# [EXERCISE PROMPT]
Return the lines beginning at the one that contains "A. Approve minutes" and continuing to the end of the entries, including both ends, exactly as written and nothing else.

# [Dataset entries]
:::::

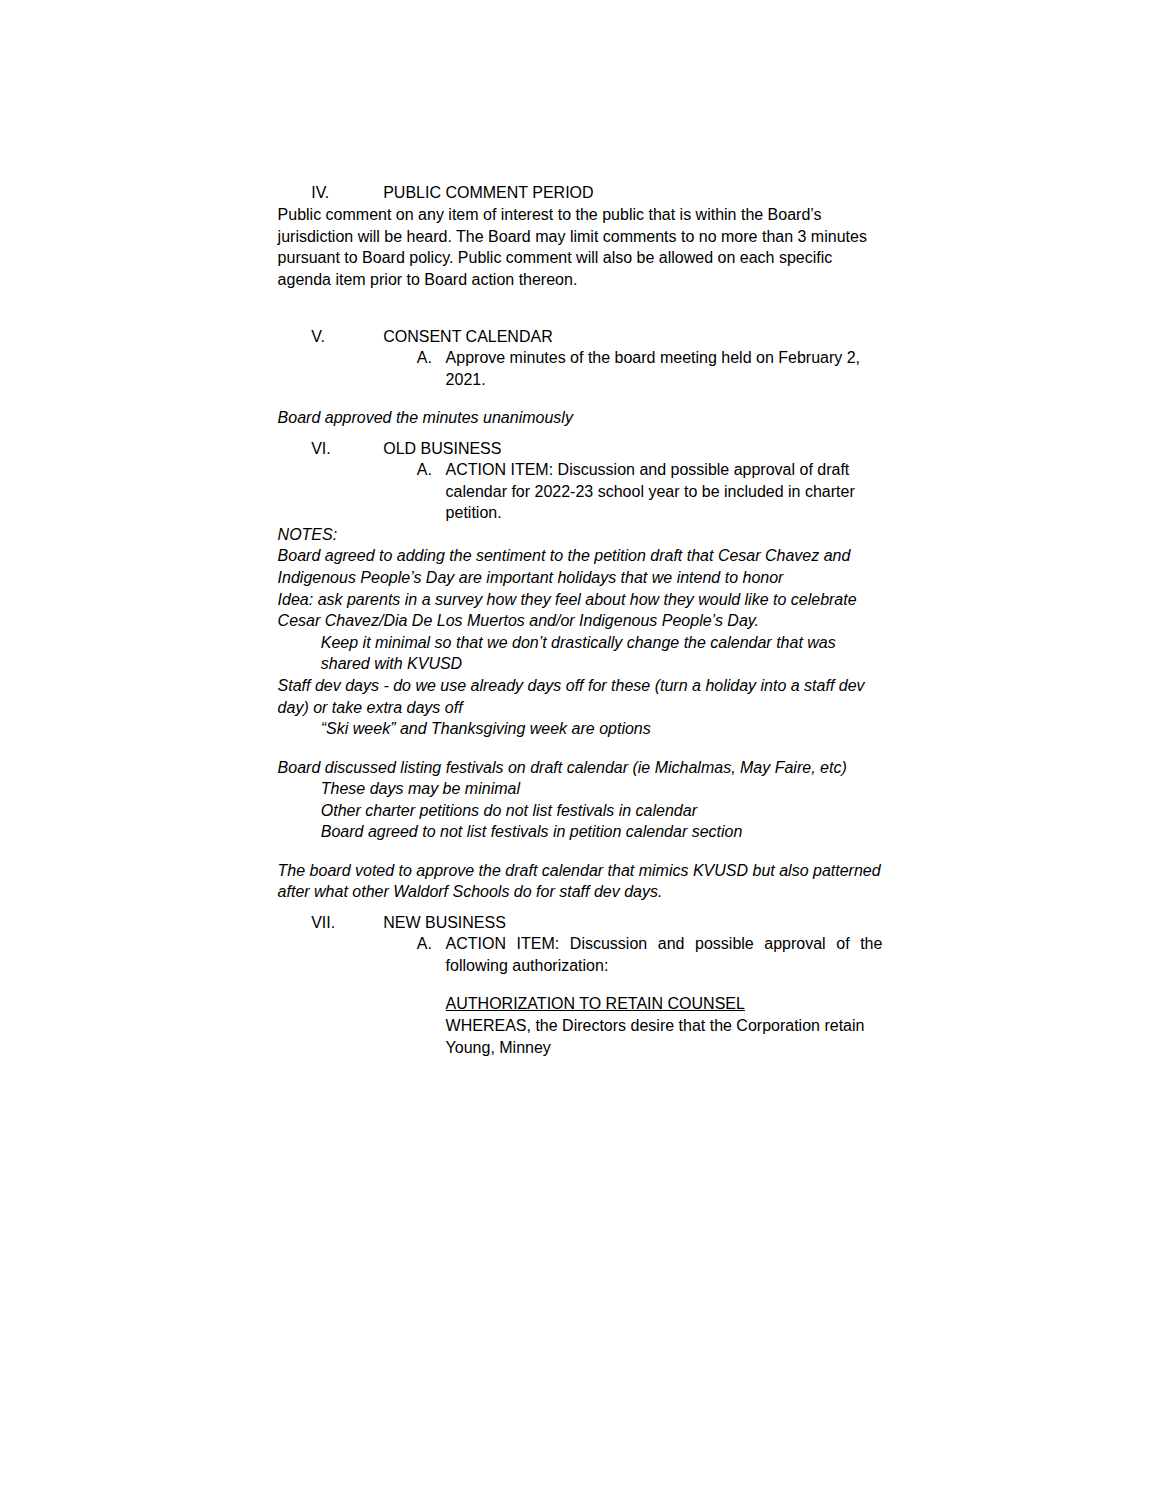IV. PUBLIC COMMENT PERIOD
Public comment on any item of interest to the public that is within the Board’s jurisdiction will be heard. The Board may limit comments to no more than 3 minutes pursuant to Board policy. Public comment will also be allowed on each specific agenda item prior to Board action thereon.
V. CONSENT CALENDAR
A. Approve minutes of the board meeting held on February 2, 2021.
Board approved the minutes unanimously
VI. OLD BUSINESS
A. ACTION ITEM: Discussion and possible approval of draft calendar for 2022-23 school year to be included in charter petition.
NOTES:
Board agreed to adding the sentiment to the petition draft that Cesar Chavez and Indigenous People’s Day are important holidays that we intend to honor
Idea: ask parents in a survey how they feel about how they would like to celebrate Cesar Chavez/Dia De Los Muertos and/or Indigenous People’s Day.
Keep it minimal so that we don’t drastically change the calendar that was shared with KVUSD
Staff dev days - do we use already days off for these (turn a holiday into a staff dev day) or take extra days off
“Ski week” and Thanksgiving week are options
Board discussed listing festivals on draft calendar (ie Michalmas, May Faire, etc)
These days may be minimal
Other charter petitions do not list festivals in calendar
Board agreed to not list festivals in petition calendar section
The board voted to approve the draft calendar that mimics KVUSD but also patterned after what other Waldorf Schools do for staff dev days.
VII. NEW BUSINESS
A. ACTION ITEM: Discussion and possible approval of the following authorization:
AUTHORIZATION TO RETAIN COUNSEL
WHEREAS, the Directors desire that the Corporation retain Young, Minney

:::::

# [EXERCISE OUTPUT]
A. Approve minutes of the board meeting held on February 2, 2021.
Board approved the minutes unanimously
VI. OLD BUSINESS
A. ACTION ITEM: Discussion and possible approval of draft calendar for 2022-23 school year to be included in charter petition.
NOTES:
Board agreed to adding the sentiment to the petition draft that Cesar Chavez and Indigenous People’s Day are important holidays that we intend to honor
Idea: ask parents in a survey how they feel about how they would like to celebrate Cesar Chavez/Dia De Los Muertos and/or Indigenous People’s Day.
Keep it minimal so that we don’t drastically change the calendar that was shared with KVUSD
Staff dev days - do we use already days off for these (turn a holiday into a staff dev day) or take extra days off
“Ski week” and Thanksgiving week are options
Board discussed listing festivals on draft calendar (ie Michalmas, May Faire, etc)
These days may be minimal
Other charter petitions do not list festivals in calendar
Board agreed to not list festivals in petition calendar section
The board voted to approve the draft calendar that mimics KVUSD but also patterned after what other Waldorf Schools do for staff dev days.
VII. NEW BUSINESS
A. ACTION ITEM: Discussion and possible approval of the following authorization:
AUTHORIZATION TO RETAIN COUNSEL
WHEREAS, the Directors desire that the Corporation retain Young, Minney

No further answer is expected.